Voting shows men to be unrepentant worldly fools who keep their faith in men to provide for them. Rather than to see their own complicity in it all and confess their sin of supporting human government and its false god rulers, these men continue to be rebels against the Lord and fight against the system (which is judgment against them) with the very sinful things that got them here: setting up man-kings. Rather than see the situation and say, “oh my, we have sinned,” they say, “our enemies are everywhere, we must sin more.” Rather than to see “the democrats” (and the State in general) as judgment against them, they think they are a force of evil that are acting on their own and that must be defeated by controlling the reigns of political power ourselves.
There is hope
But men are in trouble today not because they failed to put X in power, as voters tell us we are doing if we don’t all rally at the polls. They are in trouble because they approve of human rulers, period. The “great evil” that men commit is asking for a king (1 Sam 12:17). Repentance involves turning away from this ideology and idolatry altogether, whether it’s politician X, Y, or Z.
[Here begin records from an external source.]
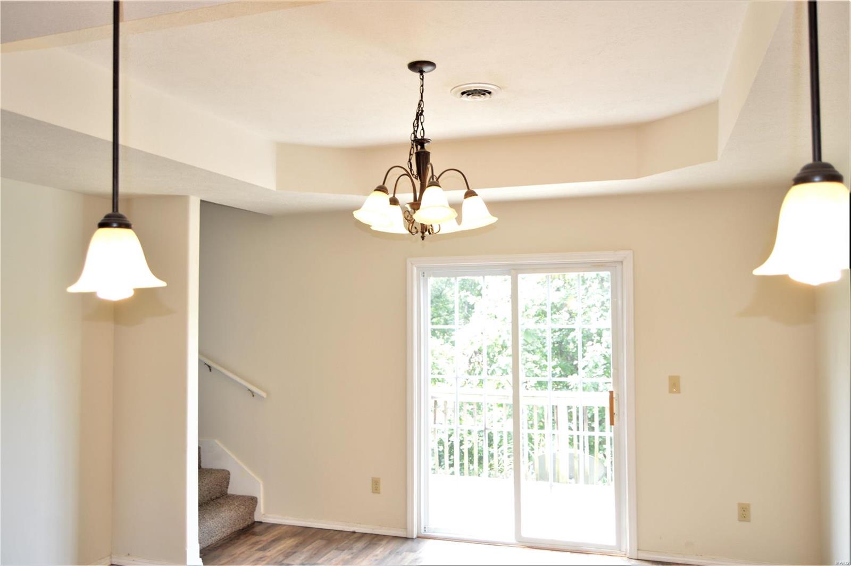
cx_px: 426
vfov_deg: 47.9
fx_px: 638
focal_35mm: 27
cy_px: 283
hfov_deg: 67.4
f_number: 3.5
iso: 200
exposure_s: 1/40
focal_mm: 18
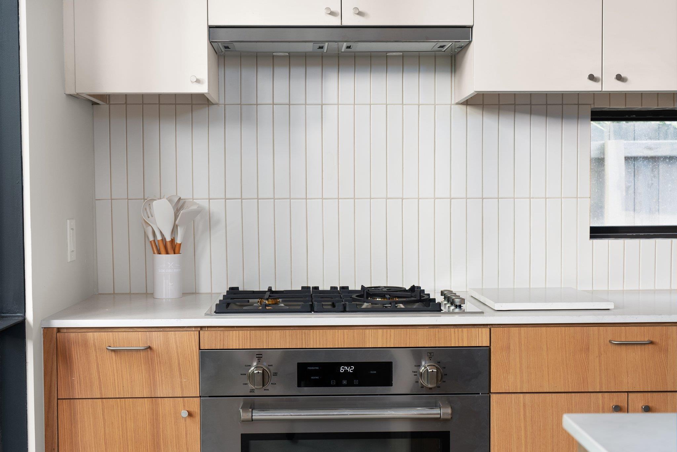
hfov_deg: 39.6
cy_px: 226
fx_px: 941
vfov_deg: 27.0
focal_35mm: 50
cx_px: 338
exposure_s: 1/50
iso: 320
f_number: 5.6
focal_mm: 50
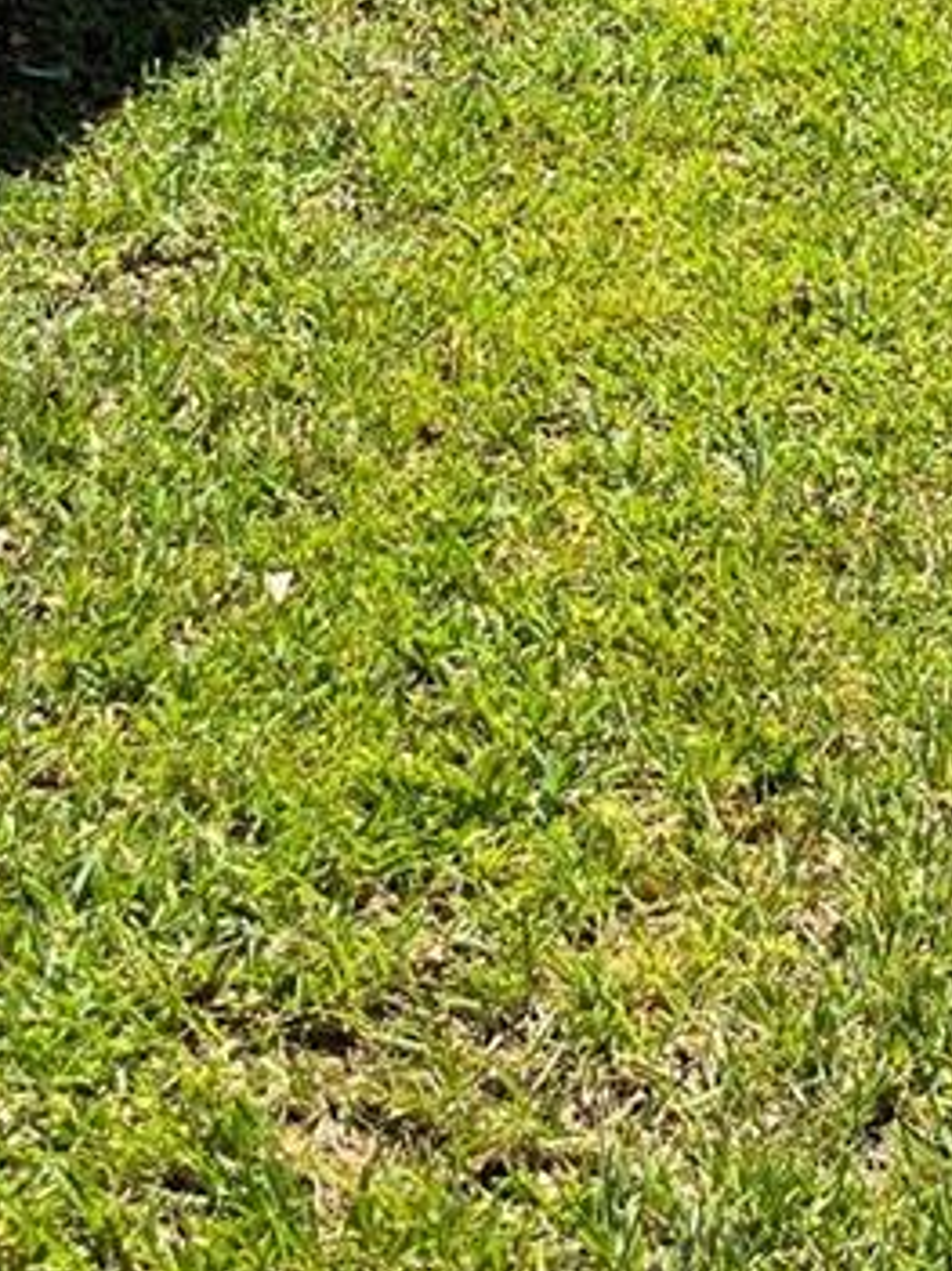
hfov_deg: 16.1
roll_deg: -0.9
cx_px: 1057
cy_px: -757
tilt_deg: -3.8
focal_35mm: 89
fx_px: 3266
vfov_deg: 18.8
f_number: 1.6
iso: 50
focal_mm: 5.1
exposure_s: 1/3521
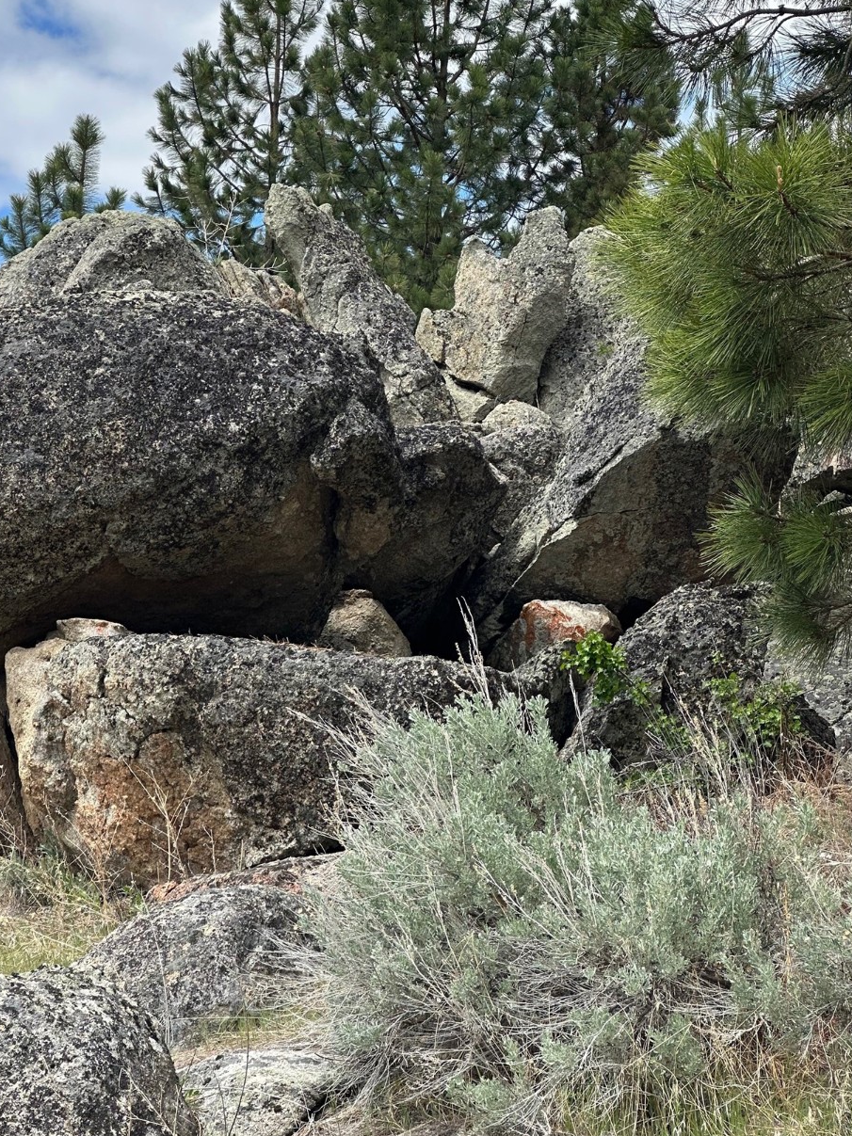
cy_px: 463
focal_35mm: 98
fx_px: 3217
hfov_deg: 15.1
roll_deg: -4.2
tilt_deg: +12.0
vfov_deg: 20.0
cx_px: 335
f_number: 2.8
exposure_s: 1/547
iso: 32
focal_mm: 9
Our situation is not hopeless today, but it requires repentance. Those who are still voting for X to fight Y are still looking in the wrong direction and longing for king-saviors among men.
Evil has never progressed too far to be turned back, but it does however require the one thing men rarely want to do at its later stages: confess the sin of statism, repent of it, and turn back to the Lord. We are never too far gone, assuming men can embrace a repentant, rather than a continued king-seeking, mindset.
“Even though you have committed all this evil, do not turn aside from following the LORD, but serve the LORD with all your heart. Do not turn aside after worthless things that cannot profit you or deliver you, for they are empty” (1 Samuel 12:20-21).